A and B play a game. A and B alternately roll a pair of dice (A starts the game). The first person to throw a score more than what the other has scored in the previous throw is said to have won the game. What is the probability that B wins the game in the second throw?

1. 575/1296
2. 1/2
3. 175/1296
4. 23/36

srcc25anu wrote:A and B play a game. A and B alternately roll a pair of dice (A starts the game). The first person to throw a score more than what the other has scored in the previous throw is said to have won the game. What is the probability that B wins the game in the second throw?

1. 575/1296
2. 1/2
3. 175/1296
4. 23/36

Probability that B wins the game in the 2nd throw (first throw for B, however 2nd overall for the game as A has the first throw) =

P(A=2)P(B>2)+P(A=3)P(B>3)+P(A=4)P(B>4)+P(A=5)P(B>5)+P(A=6)P(B>6)+P(A=7)P(B>7)+P(A=8)P(B>8)+P(A=9)P(B>9)+P(A=10)P(B>10)+P(A=11)P(B>11)

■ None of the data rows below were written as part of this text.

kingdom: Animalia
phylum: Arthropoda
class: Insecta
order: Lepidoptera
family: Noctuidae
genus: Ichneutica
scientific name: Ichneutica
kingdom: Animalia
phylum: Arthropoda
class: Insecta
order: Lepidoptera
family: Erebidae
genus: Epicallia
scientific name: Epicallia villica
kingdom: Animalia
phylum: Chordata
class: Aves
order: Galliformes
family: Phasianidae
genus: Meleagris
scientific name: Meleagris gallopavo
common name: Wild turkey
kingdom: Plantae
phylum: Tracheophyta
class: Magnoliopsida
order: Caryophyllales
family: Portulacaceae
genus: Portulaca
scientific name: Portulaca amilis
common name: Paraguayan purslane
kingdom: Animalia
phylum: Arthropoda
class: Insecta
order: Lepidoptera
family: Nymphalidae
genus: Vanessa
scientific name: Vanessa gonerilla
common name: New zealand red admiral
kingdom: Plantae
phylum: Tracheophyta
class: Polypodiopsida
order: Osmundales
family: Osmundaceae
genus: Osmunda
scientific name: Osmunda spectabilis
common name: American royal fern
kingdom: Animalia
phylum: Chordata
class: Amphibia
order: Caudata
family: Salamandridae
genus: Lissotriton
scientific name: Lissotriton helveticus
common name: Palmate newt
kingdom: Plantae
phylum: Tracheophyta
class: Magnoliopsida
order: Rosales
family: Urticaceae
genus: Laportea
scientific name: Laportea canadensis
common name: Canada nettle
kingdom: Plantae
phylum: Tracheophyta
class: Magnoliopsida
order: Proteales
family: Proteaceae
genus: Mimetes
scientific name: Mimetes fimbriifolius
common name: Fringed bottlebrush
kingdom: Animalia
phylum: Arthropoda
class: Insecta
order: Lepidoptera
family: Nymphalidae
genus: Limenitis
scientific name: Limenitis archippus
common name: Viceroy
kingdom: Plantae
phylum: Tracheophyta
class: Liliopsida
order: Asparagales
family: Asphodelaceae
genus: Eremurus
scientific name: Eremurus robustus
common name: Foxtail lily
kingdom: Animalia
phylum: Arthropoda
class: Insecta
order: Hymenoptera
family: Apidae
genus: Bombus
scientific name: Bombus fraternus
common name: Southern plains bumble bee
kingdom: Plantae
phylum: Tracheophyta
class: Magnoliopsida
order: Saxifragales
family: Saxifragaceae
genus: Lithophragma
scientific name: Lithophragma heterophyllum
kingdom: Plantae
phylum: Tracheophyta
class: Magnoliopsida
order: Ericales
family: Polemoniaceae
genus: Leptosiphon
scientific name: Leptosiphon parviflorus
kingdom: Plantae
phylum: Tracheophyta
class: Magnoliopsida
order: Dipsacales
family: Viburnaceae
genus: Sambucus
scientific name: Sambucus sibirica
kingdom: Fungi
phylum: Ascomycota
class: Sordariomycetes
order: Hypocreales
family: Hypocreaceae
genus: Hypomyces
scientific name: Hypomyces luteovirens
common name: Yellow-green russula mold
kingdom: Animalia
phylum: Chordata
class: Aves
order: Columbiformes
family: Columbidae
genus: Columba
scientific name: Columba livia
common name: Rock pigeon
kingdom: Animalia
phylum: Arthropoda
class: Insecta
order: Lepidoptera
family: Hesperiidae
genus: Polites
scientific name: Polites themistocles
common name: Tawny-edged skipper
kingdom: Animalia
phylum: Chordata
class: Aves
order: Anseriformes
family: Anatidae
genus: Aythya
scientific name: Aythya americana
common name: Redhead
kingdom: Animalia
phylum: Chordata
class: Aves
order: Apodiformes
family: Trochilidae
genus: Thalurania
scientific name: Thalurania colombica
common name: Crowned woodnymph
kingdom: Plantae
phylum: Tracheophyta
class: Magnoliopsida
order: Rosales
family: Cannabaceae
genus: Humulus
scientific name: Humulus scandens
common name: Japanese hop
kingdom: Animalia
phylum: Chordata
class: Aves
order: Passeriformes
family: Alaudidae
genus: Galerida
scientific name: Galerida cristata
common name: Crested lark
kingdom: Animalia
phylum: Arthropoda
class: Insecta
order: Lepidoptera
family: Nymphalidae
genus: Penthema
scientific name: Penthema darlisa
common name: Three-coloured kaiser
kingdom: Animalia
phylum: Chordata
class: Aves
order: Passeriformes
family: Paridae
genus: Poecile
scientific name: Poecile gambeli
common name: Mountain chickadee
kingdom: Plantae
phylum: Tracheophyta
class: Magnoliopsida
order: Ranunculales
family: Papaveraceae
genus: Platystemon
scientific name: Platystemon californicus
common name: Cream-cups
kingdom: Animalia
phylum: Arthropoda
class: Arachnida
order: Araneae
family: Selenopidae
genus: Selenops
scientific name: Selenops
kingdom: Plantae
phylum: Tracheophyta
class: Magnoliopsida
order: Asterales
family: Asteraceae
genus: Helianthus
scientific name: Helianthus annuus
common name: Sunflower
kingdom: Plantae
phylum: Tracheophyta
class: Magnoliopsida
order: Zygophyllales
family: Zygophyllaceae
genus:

=1/36*35/36+2/36*33/36+3/36*30/36+4/36*26/36+5/36*21/36+6/36*15/36+5/36*10/36+4/36*6/36+3/36*3/36+2/36*1/36

= 1/36*36 * (35+66+90+104+105+90+50+24+9+2) = 575/1296. 1

A is the correct answer. thanks for the explanation.

hi Anshu here's the Quest. https://challenge.2iim.com/test_2/question_6.shtml Answer https://challenge.2iim.com/test_2/answer.shtml However, if B wins in the first throw - there's no second throw ... game is over with no solution I lost my 0.5 hours here

anshumishra wrote:

srcc25anu wrote:A and B play a game. A and B alternately roll a pair of dice (A starts the game). The first person to throw a score more than what the other has scored in the previous throw is said to have won the game. What is the probability that B wins the game in the second throw?

1. 575/1296
2. 1/2
3. 175/1296
4. 23/36

Probability that B wins the game in the 2nd throw (first throw for B, however 2nd overall for the game as A has the first throw) =

P(A=2)P(B>2)+P(A=3)P(B>3)+P(A=4)P(B>4)+P(A=5)P(B>5)+P(A=6)P(B>6)+P(A=7)P(B>7)+P(A=8)P(B>8)+P(A=9)P(B>9)+P(A=10)P(B>10)+P(A=11)P(B>11)

=1/36*35/36+2/36*33/36+3/36*30/36+4/36*26/36+5/36*21/36+6/36*15/36+5/36*10/36+4/36*6/36+3/36*3/36+2/36*1/36

= 1/36*36 * (35+66+90+104+105+90+50+24+9+2) = 575/1296. 1

Night reader wrote: hi Anshu here's the Quest. https://challenge.2iim.com/test_2/question_6.shtml Answer https://challenge.2iim.com/test_2/answer.shtml However, if B wins in the first throw - there's no second throw ... game is over with no solution I lost my 0.5 hours here

@night reader
I hear you. The question should be accompanied with the OA (at least if the poster knows). Sometimes the answer helps to understand the problems which are not clearly written, e.g. here I also had a doubt whether the question is asking about B's second throw, however after looking at the given options (1296 = 36^2), I guessed it was the first throw for B.